## Study material
===============

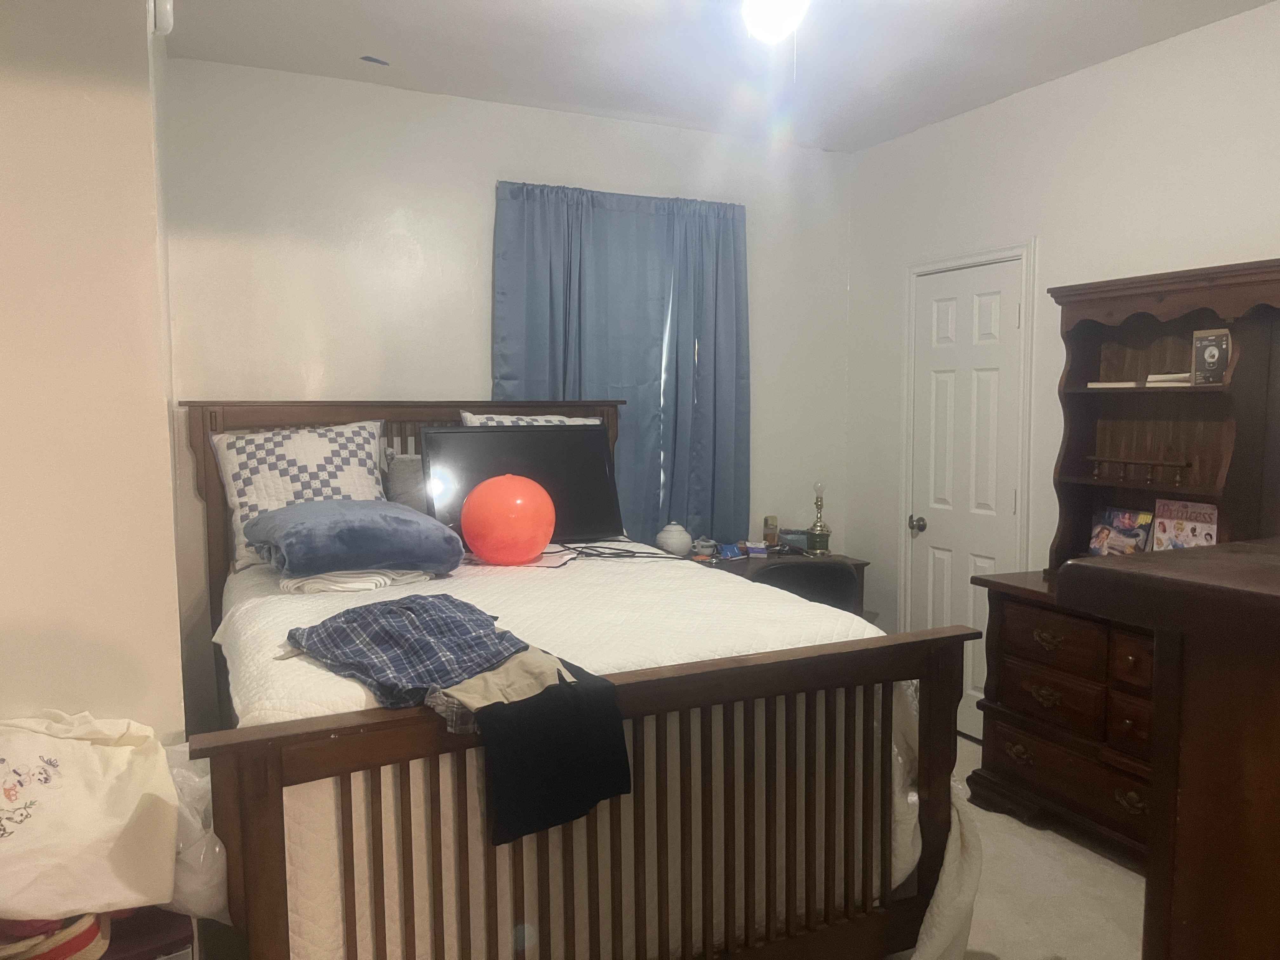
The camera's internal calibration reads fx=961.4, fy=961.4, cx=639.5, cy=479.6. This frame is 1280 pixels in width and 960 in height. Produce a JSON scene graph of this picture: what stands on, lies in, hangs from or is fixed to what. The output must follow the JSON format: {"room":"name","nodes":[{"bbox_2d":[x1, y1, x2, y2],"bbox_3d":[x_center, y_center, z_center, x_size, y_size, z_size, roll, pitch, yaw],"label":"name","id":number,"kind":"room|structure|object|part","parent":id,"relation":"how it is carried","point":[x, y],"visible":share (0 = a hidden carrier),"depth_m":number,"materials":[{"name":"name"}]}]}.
{"room":"bedroom","nodes":[
{"label":"bedroom","id":0,"kind":"room"},
{"bbox_2d":[0,0,187,743],"bbox_3d":[-1.841,-0.072,2.688,0.899,2.684,1.816,-2,5,-25],"label":"left wall","id":1,"kind":"structure","parent":0,"point":[168,617],"depth_m":2.24,"materials":[{"name":"beige paint"}]},
{"bbox_2d":[148,0,174,35],"bbox_3d":[-1.225,-1.208,2.458,0.046,0.130,0.139,-2,5,-25],"label":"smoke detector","id":2,"kind":"object","parent":1,"relation":"attached to","point":[168,9],"visible":0.95,"depth_m":2.43,"materials":[{"name":"white"}]},
{"bbox_2d":[159,54,852,730],"bbox_3d":[-0.368,-0.230,4.258,3.212,2.721,0.137,-2,5,-25],"label":"back wall","id":3,"kind":"structure","parent":0,"point":[473,323],"depth_m":3.86,"materials":[{"name":"white paint"}]},
{"bbox_2d":[490,180,750,542],"bbox_3d":[-0.045,-0.441,4.261,1.212,1.634,0.115,-2,5,-25],"label":"curtain","id":4,"kind":"object","parent":3,"relation":"attached to","point":[618,377],"visible":0.66,"depth_m":4.26,"materials":[{"name":"blue fabric"}]},
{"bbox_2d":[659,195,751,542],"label":"curtain","id":5,"kind":"object","parent":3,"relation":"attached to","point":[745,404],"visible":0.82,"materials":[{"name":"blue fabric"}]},
{"bbox_2d":[164,0,1278,151],"bbox_3d":[0.343,-1.448,1.935,4.034,0.107,4.667,-2,5,-25],"label":"ceiling","id":6,"kind":"structure","parent":0,"point":[589,103],"depth_m":3.41,"materials":[{"name":"white paint"}]},
{"bbox_2d":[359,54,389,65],"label":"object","id":7,"kind":"object","parent":6,"relation":"attached to","point":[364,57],"visible":0.98,"depth_m":3.50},
{"bbox_2d":[740,0,809,43],"bbox_3d":[0.377,-1.322,2.682,0.293,0.180,0.292,-2,5,-25],"label":"ceiling light","id":8,"kind":"object","parent":6,"relation":"attached to","point":[770,20],"visible":0.99,"depth_m":2.64,"materials":[{"name":"white glass"}]},
{"bbox_2d":[887,733,1147,959],"bbox_3d":[0.197,1.368,2.024,4.609,0.102,4.722,-2,5,-25],"label":"floor","id":9,"kind":"structure","parent":0,"point":[1021,856],"depth_m":2.90,"materials":[{"name":"beige carpet"}]},
{"bbox_2d":[101,906,194,959],"bbox_3d":[-1.138,1.085,1.954,0.419,0.356,0.357,-2,5,-25],"label":"purple box","id":10,"kind":"object","parent":9,"relation":"on","point":[160,934],"visible":0.38,"depth_m":1.93,"materials":[{"name":"plastic"}]},
{"bbox_2d":[0,910,112,959],"bbox_3d":[-1.175,0.854,1.831,0.326,0.126,0.265,-2,5,-25],"label":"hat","id":11,"kind":"object","parent":10,"relation":"on","point":[78,937],"visible":0.6,"depth_m":1.78,"materials":[{"name":"fabric"}]},
{"bbox_2d":[0,710,177,923],"bbox_3d":[-1.191,0.664,1.907,0.512,0.374,0.251,-1,5,-9],"label":"tote bag","id":12,"kind":"object","parent":10,"relation":"on","point":[96,824],"visible":0.99,"depth_m":1.89,"materials":[{"name":"fabric"}]},
{"bbox_2d":[164,742,231,924],"bbox_3d":[-0.976,0.747,1.986,0.310,0.346,0.381,-2,5,-25],"label":"plastic bag","id":13,"kind":"object","parent":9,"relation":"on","point":[200,888],"visible":0.28,"depth_m":1.88,"materials":[{"name":"white plastic"}]},
{"bbox_2d":[175,397,981,959],"bbox_3d":[-0.389,0.511,2.893,1.676,1.465,2.238,-2,5,-25],"label":"bed","id":14,"kind":"object","parent":9,"relation":"on","point":[263,850],"visible":0.84,"depth_m":2.10,"materials":[{"name":"brown wood"}]},
{"bbox_2d":[458,411,601,425],"bbox_3d":[-0.407,-0.035,3.858,0.613,0.471,0.237,-2,5,-25],"label":"pillow","id":15,"kind":"object","parent":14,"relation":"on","point":[592,420],"visible":0.13,"depth_m":3.82,"materials":[{"name":"white fabric"}]},
{"bbox_2d":[446,652,631,845],"bbox_3d":[-0.239,0.511,1.924,0.359,0.262,0.356,-4,6,-40],"label":"black garment","id":16,"kind":"object","parent":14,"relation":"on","point":[618,754],"visible":0.89,"depth_m":1.84,"materials":[{"name":"black fabric"}]},
{"bbox_2d":[212,544,944,959],"bbox_3d":[-0.345,0.713,2.917,1.755,0.771,1.995,-2,5,-25],"label":"white bedspread","id":17,"kind":"object","parent":14,"relation":"on","point":[300,663],"visible":0.47,"depth_m":2.19,"materials":[{"name":"white fabric"}]},
{"bbox_2d":[212,419,390,571],"bbox_3d":[-1.185,0.038,3.421,0.625,0.493,0.318,-2,5,-25],"label":"pillow","id":18,"kind":"object","parent":17,"relation":"on","point":[311,447],"visible":0.7,"depth_m":3.34,"materials":[{"name":"white fabric"}]},
{"bbox_2d":[245,498,464,577],"bbox_3d":[-0.895,0.167,3.009,0.555,0.196,0.618,-2,5,-25],"label":"blanket","id":19,"kind":"object","parent":17,"relation":"on","point":[330,512],"visible":0.99,"depth_m":2.82,"materials":[{"name":"blue fabric"}]},
{"bbox_2d":[278,567,433,594],"bbox_3d":[-0.866,0.283,2.924,0.457,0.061,0.344,-2,5,-25],"label":"white cloth","id":20,"kind":"object","parent":17,"relation":"on","point":[367,584],"visible":0.64,"depth_m":2.79,"materials":[{"name":"white fabric"}]},
{"bbox_2d":[283,593,526,705],"bbox_3d":[-0.481,0.342,2.031,0.473,0.155,0.381,4,6,39],"label":"plaid shirt","id":21,"kind":"object","parent":17,"relation":"on","point":[420,646],"visible":0.94,"depth_m":1.96,"materials":[{"name":"blue fabric"}]},
{"bbox_2d":[382,450,428,510],"bbox_3d":[-0.756,0.051,3.701,0.469,0.330,0.218,-2,5,-25],"label":"gray pillow","id":22,"kind":"object","parent":17,"relation":"on","point":[404,480],"visible":0.35,"depth_m":3.58,"materials":[{"name":"grey fabric"}]},
{"bbox_2d":[424,647,575,733],"bbox_3d":[-0.283,0.405,1.930,0.289,0.121,0.321,4,6,39],"label":"beige garment","id":23,"kind":"object","parent":17,"relation":"on","point":[523,681],"visible":0.54,"depth_m":1.87,"materials":[{"name":"beige fabric"}]},
{"bbox_2d":[460,473,556,564],"bbox_3d":[-0.435,0.130,3.211,0.320,0.303,0.292,-2,5,-25],"label":"red balloon","id":24,"kind":"object","parent":17,"relation":"on","point":[515,504],"visible":0.99,"depth_m":3.11,"materials":[{"name":"rubber"}]},
{"bbox_2d":[425,423,623,548],"bbox_3d":[-0.426,0.027,3.639,0.738,0.474,0.230,-2,5,-25],"label":"television","id":25,"kind":"object","parent":17,"relation":"on","point":[595,461],"visible":0.75,"depth_m":3.64,"materials":[{"name":"black plastic"}]},
{"bbox_2d":[540,541,691,566],"bbox_3d":[-0.117,0.263,3.430,0.576,0.044,0.323,1,5,13],"label":"cable","id":26,"kind":"object","parent":17,"relation":"on","point":[597,555],"visible":0.94,"depth_m":3.42,"materials":[{"name":"black plastic"}]},
{"bbox_2d":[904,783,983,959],"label":"white sheet","id":27,"kind":"object","parent":14,"relation":"hanging from","point":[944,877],"visible":0.46,"depth_m":2.26,"materials":[{"name":"white fabric"}]},
{"bbox_2d":[686,547,870,618],"bbox_3d":[0.482,0.742,4.429,0.992,0.756,0.550,-2,5,-25],"label":"desk","id":28,"kind":"object","parent":9,"relation":"on","point":[798,560],"visible":0.21,"depth_m":4.36,"materials":[{"name":"brown wood"}]},
{"bbox_2d":[655,521,693,556],"bbox_3d":[0.155,0.271,4.309,0.166,0.164,0.167,-2,5,-25],"label":"vase","id":29,"kind":"object","parent":28,"relation":"on","point":[674,539],"visible":1,"depth_m":4.25,"materials":[{"name":"white ceramic"}]},
{"bbox_2d":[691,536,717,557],"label":"cup","id":30,"kind":"object","parent":28,"relation":"on","point":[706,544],"visible":0.98,"depth_m":4.39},
{"bbox_2d":[714,542,747,559],"bbox_3d":[0.419,0.328,4.426,0.136,0.046,0.130,-1,5,-12],"label":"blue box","id":31,"kind":"object","parent":28,"relation":"on","point":[727,550],"visible":0.98,"depth_m":4.38,"materials":[{"name":"blue"}]},
{"bbox_2d":[744,540,769,557],"bbox_3d":[0.537,0.319,4.442,0.112,0.051,0.125,0,5,-3],"label":"small box","id":32,"kind":"object","parent":28,"relation":"on","point":[762,547],"visible":0.99,"depth_m":4.40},
{"bbox_2d":[762,514,779,547],"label":"bottle","id":33,"kind":"object","parent":28,"relation":"on","point":[772,520],"visible":0.99,"depth_m":4.63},
{"bbox_2d":[776,527,810,551],"bbox_3d":[0.767,0.286,4.673,0.169,0.081,0.153,-2,5,-25],"label":"small box","id":34,"kind":"object","parent":28,"relation":"on","point":[798,533],"visible":0.8,"depth_m":4.62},
{"bbox_2d":[806,480,832,554],"bbox_3d":[0.842,0.175,4.520,0.113,0.334,0.114,-2,5,-25],"label":"lamp","id":35,"kind":"object","parent":28,"relation":"on","point":[820,533],"visible":0.99,"depth_m":4.50,"materials":[{"name":"gold metal"}]},
{"bbox_2d":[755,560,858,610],"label":"chair","id":36,"kind":"object","parent":9,"relation":"on","point":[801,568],"visible":0.25,"depth_m":3.93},
{"bbox_2d":[967,564,1155,868],"bbox_3d":[1.723,0.807,3.011,0.542,0.873,1.328,-2,5,-25],"label":"dresser","id":37,"kind":"object","parent":9,"relation":"on","point":[1005,673],"visible":0.54,"depth_m":3.16,"materials":[{"name":"brown wood"}]},
{"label":"drawer pull","id":38,"kind":"part","parent":37,"relation":"part of","materials":[{"name":"gold metal"}]},
{"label":"brass pull","id":39,"kind":"part","parent":37,"relation":"part of","materials":[{"name":"gold metal"}]},
{"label":"drawer","id":40,"kind":"part","parent":37,"relation":"part of","materials":[{"name":"brown wood"}]},
{"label":"drawer","id":41,"kind":"part","parent":37,"relation":"part of","materials":[{"name":"brown wood"}]},
{"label":"drawer","id":42,"kind":"part","parent":37,"relation":"part of","materials":[{"name":"brown wood"}]},
{"bbox_2d":[1046,255,1279,579],"bbox_3d":[1.791,-0.142,3.059,0.355,1.021,0.999,-2,5,-25],"label":"hutch","id":43,"kind":"object","parent":37,"relation":"on","point":[1191,329],"visible":0.87,"depth_m":3.23,"materials":[{"name":"brown wood"}]},
{"bbox_2d":[1087,379,1139,388],"bbox_3d":[1.694,-0.327,3.370,0.171,0.019,0.183,5,7,44],"label":"book","id":44,"kind":"object","parent":43,"relation":"in","point":[1103,385],"visible":0.83,"depth_m":3.30,"materials":[{"name":"paper"}]},
{"bbox_2d":[1086,505,1153,556],"bbox_3d":[1.716,0.215,3.437,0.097,0.215,0.232,-2,5,-25],"label":"book","id":45,"kind":"object","parent":43,"relation":"in","point":[1135,530],"visible":0.93,"depth_m":3.43,"materials":[{"name":"paper"}]},
{"bbox_2d":[1145,372,1192,386],"bbox_3d":[1.815,-0.331,3.226,0.168,0.033,0.171,-2,5,-25],"label":"book","id":46,"kind":"object","parent":43,"relation":"in","point":[1162,377],"visible":0.73,"depth_m":3.19,"materials":[{"name":"paper"}]},
{"bbox_2d":[1150,498,1219,550],"bbox_3d":[1.829,0.200,3.211,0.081,0.249,0.236,-2,5,-25],"label":"book","id":47,"kind":"object","parent":43,"relation":"in","point":[1167,520],"visible":0.7,"depth_m":3.21,"materials":[{"name":"paper"}]},
{"bbox_2d":[1190,328,1231,384],"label":"box","id":48,"kind":"object","parent":43,"relation":"in","point":[1207,350],"visible":0.95,"depth_m":3.09,"materials":[{"name":"paper"}]},
{"bbox_2d":[1059,539,1279,959],"bbox_3d":[1.287,0.743,1.220,1.405,1.276,0.733,-2,5,-25],"label":"wooden dresser","id":49,"kind":"object","parent":9,"relation":"on","point":[1273,743],"visible":0.99,"depth_m":1.08,"materials":[{"name":"brown wood"}]},
{"bbox_2d":[849,1,1279,668],"bbox_3d":[2.136,-0.113,2.849,0.134,2.712,4.572,-2,5,-25],"label":"right wall","id":50,"kind":"structure","parent":0,"point":[1143,55],"depth_m":3.72,"materials":[{"name":"white paint"}]},
{"bbox_2d":[906,256,1023,741],"bbox_3d":[1.400,0.122,4.235,0.103,2.029,0.627,-2,5,-25],"label":"door","id":51,"kind":"structure","parent":50,"relation":"in","point":[942,316],"depth_m":4.22,"materials":[{"name":"white paint"}]},
{"bbox_3d":[1.283,0.209,4.471,0.068,0.067,0.067,-2,5,-25],"label":"doorknob","id":52,"kind":"part","parent":51,"relation":"part of","materials":[{"name":"silver metal"}]},
{"bbox_2d":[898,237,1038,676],"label":"door frame","id":53,"kind":"structure","parent":50,"relation":"attached to","point":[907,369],"depth_m":4.17,"materials":[{"name":"white paint"}]}
]}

===============

Each line in the listing above that contains "room" should be copied.

The camera's internal calibration reads fx=961.4, fy=961.4, cx=639.5, cy=479.6. This frame is 1280 pixels in width and 960 in height. Produce a JSON scene graph of this picture: what stands on, lies in, hangs from or is fixed to what. The output must follow the JSON format: {"room":"name","nodes":[{"bbox_2d":[x1, y1, x2, y2],"bbox_3d":[x_center, y_center, z_center, x_size, y_size, z_size, roll, pitch, yaw],"label":"name","id":number,"kind":"room|structure|object|part","parent":id,"relation":"how it is carried","point":[x, y],"visible":share (0 = a hidden carrier),"depth_m":number,"materials":[{"name":"name"}]}]}.
{"room":"bedroom","nodes":[
{"label":"bedroom","id":0,"kind":"room"},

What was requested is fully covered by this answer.